CUT&Tag

Cleavage Under Targets & Tagmentation (CUT&Tag) is a tethering method that uses a protein-A-Tn5 (pA-Tn5) transposome fusion protein. It is an alternative technique to ChIP-seq and CUT&Run for detecting enrichment of protein-DNA interactions or histone modifications. A detailed description of the ​experimental method together with a ​protocol for computational analysis have been published by the Henikoff laboratory. Our preferences for specific steps include:

• As in the analysis protocol from the Henikoff lab, we recommend using an IgG control.
• As an alternative to calling peaks with ​SEACR, we recommend using ​MAC2 because the resulting peaks tend to be narrower and better capture the tagged regions.

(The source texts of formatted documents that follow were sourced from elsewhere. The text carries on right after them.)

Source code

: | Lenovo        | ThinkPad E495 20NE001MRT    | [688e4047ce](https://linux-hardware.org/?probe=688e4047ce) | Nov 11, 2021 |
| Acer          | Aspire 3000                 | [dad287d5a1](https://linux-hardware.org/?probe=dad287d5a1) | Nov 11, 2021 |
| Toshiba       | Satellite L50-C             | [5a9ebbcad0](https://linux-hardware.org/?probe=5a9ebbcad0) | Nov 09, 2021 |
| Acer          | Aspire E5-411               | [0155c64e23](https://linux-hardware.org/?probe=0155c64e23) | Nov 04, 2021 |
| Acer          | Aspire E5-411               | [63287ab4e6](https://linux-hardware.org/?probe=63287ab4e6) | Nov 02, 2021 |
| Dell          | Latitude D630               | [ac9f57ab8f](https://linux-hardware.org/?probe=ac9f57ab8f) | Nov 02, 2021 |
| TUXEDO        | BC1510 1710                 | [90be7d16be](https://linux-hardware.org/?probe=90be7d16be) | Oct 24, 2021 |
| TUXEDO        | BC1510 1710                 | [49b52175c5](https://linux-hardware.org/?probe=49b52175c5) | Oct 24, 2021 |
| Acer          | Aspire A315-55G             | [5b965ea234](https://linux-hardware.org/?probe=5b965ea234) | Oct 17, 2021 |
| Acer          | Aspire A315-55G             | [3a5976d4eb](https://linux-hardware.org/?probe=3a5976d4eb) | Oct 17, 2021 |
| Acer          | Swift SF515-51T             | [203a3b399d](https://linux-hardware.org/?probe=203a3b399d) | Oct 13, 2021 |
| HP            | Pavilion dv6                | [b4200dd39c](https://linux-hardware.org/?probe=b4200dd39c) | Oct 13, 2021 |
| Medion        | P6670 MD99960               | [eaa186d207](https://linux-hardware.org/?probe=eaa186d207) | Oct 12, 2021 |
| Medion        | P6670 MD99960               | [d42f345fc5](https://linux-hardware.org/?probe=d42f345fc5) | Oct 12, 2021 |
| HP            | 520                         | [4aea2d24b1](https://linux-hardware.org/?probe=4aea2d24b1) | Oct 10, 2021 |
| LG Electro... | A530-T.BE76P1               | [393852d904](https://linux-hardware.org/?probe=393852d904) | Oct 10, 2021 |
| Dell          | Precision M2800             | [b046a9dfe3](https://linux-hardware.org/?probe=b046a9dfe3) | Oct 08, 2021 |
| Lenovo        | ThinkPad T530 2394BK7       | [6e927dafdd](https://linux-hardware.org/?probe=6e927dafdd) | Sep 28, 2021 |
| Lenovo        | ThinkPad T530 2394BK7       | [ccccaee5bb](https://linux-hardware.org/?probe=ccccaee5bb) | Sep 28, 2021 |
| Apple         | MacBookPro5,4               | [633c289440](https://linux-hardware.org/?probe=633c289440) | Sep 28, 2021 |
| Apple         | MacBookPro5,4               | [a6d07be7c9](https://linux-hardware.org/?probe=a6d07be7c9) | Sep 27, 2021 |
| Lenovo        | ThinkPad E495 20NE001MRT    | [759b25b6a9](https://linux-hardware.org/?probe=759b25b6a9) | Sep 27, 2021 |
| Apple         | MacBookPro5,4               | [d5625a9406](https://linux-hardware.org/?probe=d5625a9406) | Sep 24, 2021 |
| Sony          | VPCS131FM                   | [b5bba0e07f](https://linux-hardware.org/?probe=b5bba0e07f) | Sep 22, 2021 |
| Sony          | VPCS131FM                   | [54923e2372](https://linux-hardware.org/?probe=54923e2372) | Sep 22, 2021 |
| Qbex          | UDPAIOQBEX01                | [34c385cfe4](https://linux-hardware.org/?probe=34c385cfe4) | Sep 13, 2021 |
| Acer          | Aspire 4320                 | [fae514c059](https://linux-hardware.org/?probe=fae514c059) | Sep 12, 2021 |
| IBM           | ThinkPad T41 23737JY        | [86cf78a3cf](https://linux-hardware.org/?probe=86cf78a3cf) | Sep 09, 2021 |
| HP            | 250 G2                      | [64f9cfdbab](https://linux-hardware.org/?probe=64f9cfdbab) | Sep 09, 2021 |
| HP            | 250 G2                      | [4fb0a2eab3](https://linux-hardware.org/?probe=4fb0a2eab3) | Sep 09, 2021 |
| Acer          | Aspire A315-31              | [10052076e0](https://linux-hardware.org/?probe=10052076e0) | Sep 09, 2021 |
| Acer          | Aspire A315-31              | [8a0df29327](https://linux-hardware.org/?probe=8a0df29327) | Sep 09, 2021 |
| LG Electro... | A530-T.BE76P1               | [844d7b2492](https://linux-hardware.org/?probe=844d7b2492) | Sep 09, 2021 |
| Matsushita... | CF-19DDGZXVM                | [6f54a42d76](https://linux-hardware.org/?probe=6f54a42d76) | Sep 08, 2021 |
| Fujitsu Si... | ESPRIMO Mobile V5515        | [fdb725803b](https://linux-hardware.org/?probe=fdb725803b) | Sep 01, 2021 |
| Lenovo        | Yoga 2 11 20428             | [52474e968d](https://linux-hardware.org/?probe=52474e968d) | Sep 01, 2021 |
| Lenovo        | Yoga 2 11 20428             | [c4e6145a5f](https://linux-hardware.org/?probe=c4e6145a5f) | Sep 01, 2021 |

   macs2 callpeak --keep-dup all -t sample.mapped.bam -g hs -f BAMPE -n OutputName
  

• We recommend not removing duplicates from any of the samples.
• Spike-in calibration using the number of fragments mapped to the E. coli genome, as described in the ​analysis protocol published by the Henikoff lab, is useful for visualization of the CUT&Tag profile with a genome browser.
• Spike-in normalized bedgraph files are not an appropriate input for MACS2, since MACS2 will renormalize to the library size.

For a working example for how to run the published analysis workflow using the computing resources at the Whitehead Institute, please follow /nfs/BaRC_Public/BaRC_code/pipelines/analyze_CUTnTag/README and find the associated scripts within the parent directory.